[rt-users] can the RT database be failed-over to an alternate site?

2012-06-29 Thread Carson, Leonard
Hello,

We are about to implement RT as a core service and want to add its DB to an 
existing Postgresql cluster which we fail over to an alternate site when we 
think that the DB service will be unavailable for more than 2 hours due to 
power loss or network failures or some other unfortunate event.   The 
Postgresql write ahead logs are rsynched to the alternate site and applied to 
the DB there which is in stand-by mode.   When we promote it to the primary we 
change DNS service name entries to point to it.  It takes about 30 minutes to 
execute a fail-over.

We will be running  RT 4.0.6 on CentOS 6.2 x86_64 and the database will be 
Postgresql 8.4.7 on RH Linux.

Has anyone run RT in this kind of environment?

best regards and thanks in advance,

L. K. Carson
San Diego Supercomputer Center






Re: [rt-users] can the RT database be failed-over to an alternate site?

2012-06-29 Thread k...@rice.edu
On Fri, Jun 29, 2012 at 06:09:51PM +, Carson, Leonard wrote:
 Hello,
 
 We are about to implement RT as a core service and want to add its DB to an 
 existing Postgresql cluster which we fail over to an alternate site when we 
 think that the DB service will be unavailable for more than 2 hours due to 
 power loss or network failures or some other unfortunate event.   The 
 Postgresql write ahead logs are rsynched to the alternate site and applied to 
 the DB there which is in stand-by mode.   When we promote it to the primary 
 we change DNS service name entries to point to it.  It takes about 30 minutes 
 to execute a fail-over.
 
 We will be running  RT 4.0.6 on CentOS 6.2 x86_64 and the database will be 
 Postgresql 8.4.7 on RH Linux.
 
 Has anyone run RT in this kind of environment?
 
 best regards and thanks in advance,
 
 L. K. Carson
 San Diego Supercomputer Center
 

Hi Leonard,

We have a similar setup but not with a version of PostgreSQL quite so
ancient and we used Slony to replicate to the standby DB server when
we were using 8.4.x.
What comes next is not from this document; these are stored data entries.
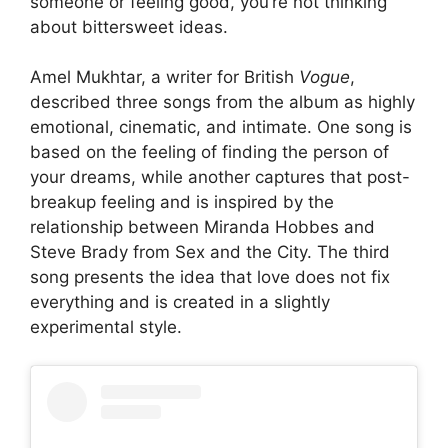
someone or feeling good, you’re not thinking
about bittersweet ideas.
Amel Mukhtar, a writer for British
Vogue
,
described three songs from the album as highly
emotional, cinematic, and intimate. One song is
based on the feeling of finding the person of
your dreams, while another captures that post-
breakup feeling and is inspired by the
relationship between Miranda Hobbes and
Steve Brady from Sex and the City. The third
song presents the idea that love does not fix
everything and is created in a slightly
experimental style.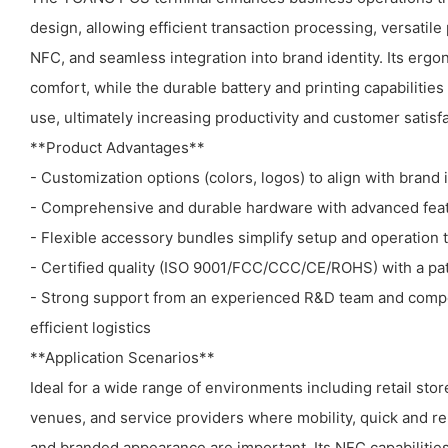
design, allowing efficient transaction processing, versati
NFC, and seamless integration into brand identity. Its erg
comfort, while the durable battery and printing capabilitie
use, ultimately increasing productivity and customer satisfa
**Product Advantages**
- Customization options (colors, logos) to align with brand 
- Comprehensive and durable hardware with advanced featu
- Flexible accessory bundles simplify setup and operation 
- Certified quality (ISO 9001/FCC/CCC/CE/ROHS) with a pa
- Strong support from an experienced R&D team and compe
efficient logistics
**Application Scenarios**
Ideal for a wide range of environments including retail store
venues, and service providers where mobility, quick and r
and branded appearance are important. Its NFC capabiliti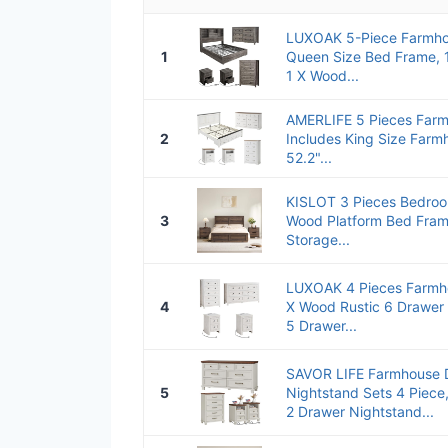
LUXOAK 5-Piece Farmho
1
Queen Size Bed Frame, 1
1 X Wood...
AMERLIFE 5 Pieces Far
2
Includes King Size Farm
52.2"...
KISLOT 3 Pieces Bedroo
3
Wood Platform Bed Fram
Storage...
LUXOAK 4 Pieces Farmh
4
X Wood Rustic 6 Drawer 
5 Drawer...
SAVOR LIFE Farmhouse 
5
Nightstand Sets 4 Piece
2 Drawer Nightstand...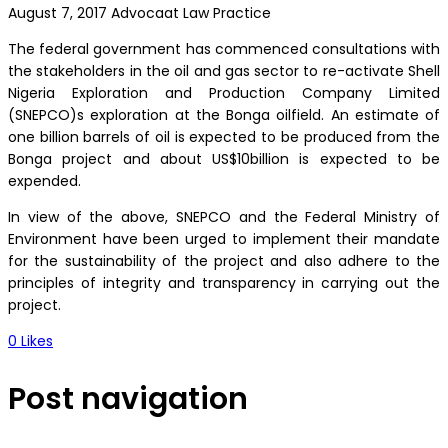
August 7, 2017
Advocaat Law Practice
The federal government has commenced consultations with
the stakeholders in the oil and gas sector to re-activate Shell
Nigeria Exploration and Production Company Limited
(SNEPCO)s exploration at the Bonga oilfield. An estimate of
one billion barrels of oil is expected to be produced from the
Bonga project and about US$10billion is expected to be
expended.
In view of the above, SNEPCO and the Federal Ministry of
Environment have been urged to implement their mandate
for the sustainability of the project and also adhere to the
principles of integrity and transparency in carrying out the
project.
0
Likes
Post navigation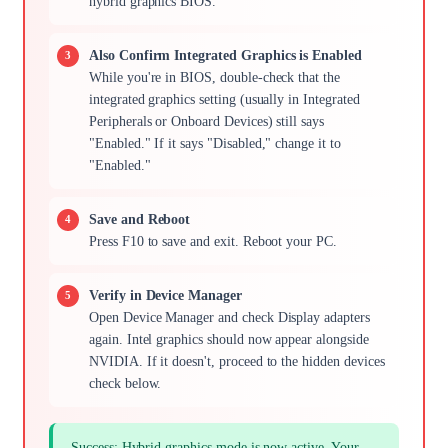
hybrid graphics BIOS."
Also Confirm Integrated Graphics is Enabled
While you're in BIOS, double-check that the
integrated graphics setting (usually in Integrated
Peripherals or Onboard Devices) still says
"Enabled." If it says "Disabled," change it to
"Enabled."
Save and Reboot
Press F10 to save and exit. Reboot your PC.
Verify in Device Manager
Open Device Manager and check Display adapters
again. Intel graphics should now appear alongside
NVIDIA. If it doesn't, proceed to the hidden devices
check below.
Success: Hybrid graphics mode is now active. Your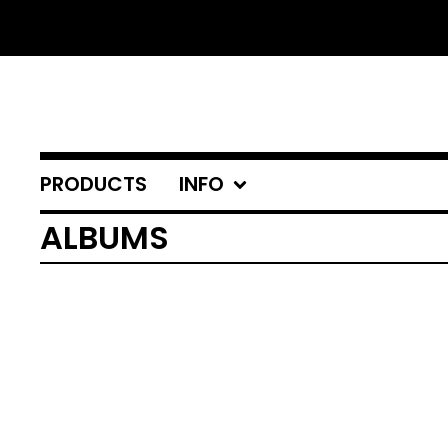
PRODUCTS
INFO
ALBUMS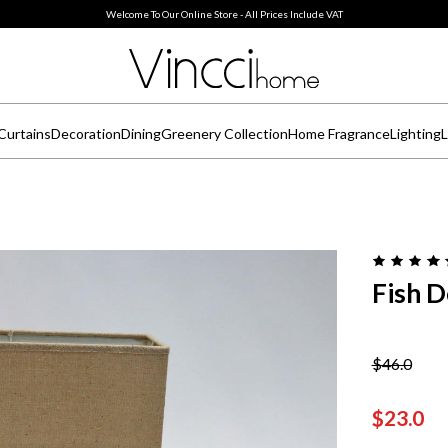
Welcome To Our Online Store - All Prices Include VAT
Curtains
Decoration
Dining
Greenery Collection
Home Fragrance
Lighting
L
Fish 
$46.0
$23.0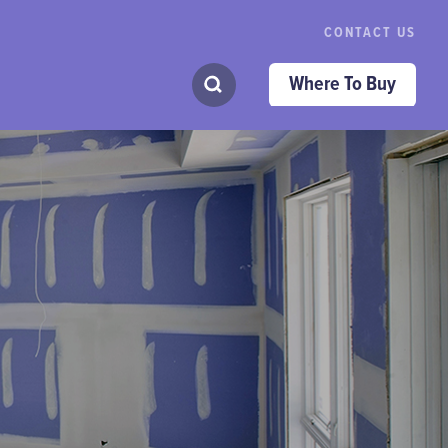
CONTACT US
Where To Buy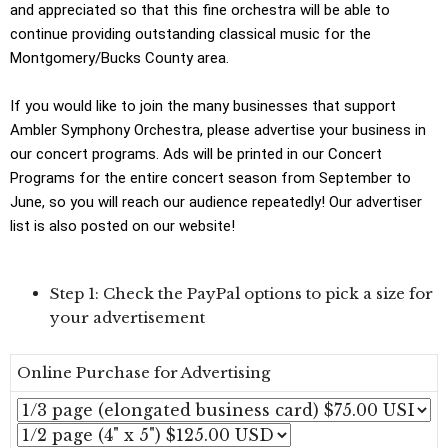
and appreciated so that this fine orchestra will be able to
continue providing outstanding classical music for the
Montgomery/Bucks County area.
If you would like to join the many businesses that support
Ambler Symphony Orchestra, please advertise your business in
our concert programs. Ads will be printed in our Concert
Programs for the entire concert season from September to
June, so you will reach our audience repeatedly! Our advertiser
list is also posted on our website!
Step 1: Check the PayPal options to pick a size for
your advertisement
Online Purchase for Advertising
We currently use PostgreSQL 9.1.x with its
streaming replication support. Way too easy to setup, run, and failover.
PostgreSQL has made tremendous strides in ease of use for its built-in
replication support. I really recommend going to 9+ which included it.
To provide a simple, minimal impact upgrade, we used Slony to replicate
from our 8.4.x instance to our 9.1.x instance. Then when they were in
sync, shutdown RT, failover, and restart RT on the new version. It took
about 30 seconds.

Let me know if you have any questions.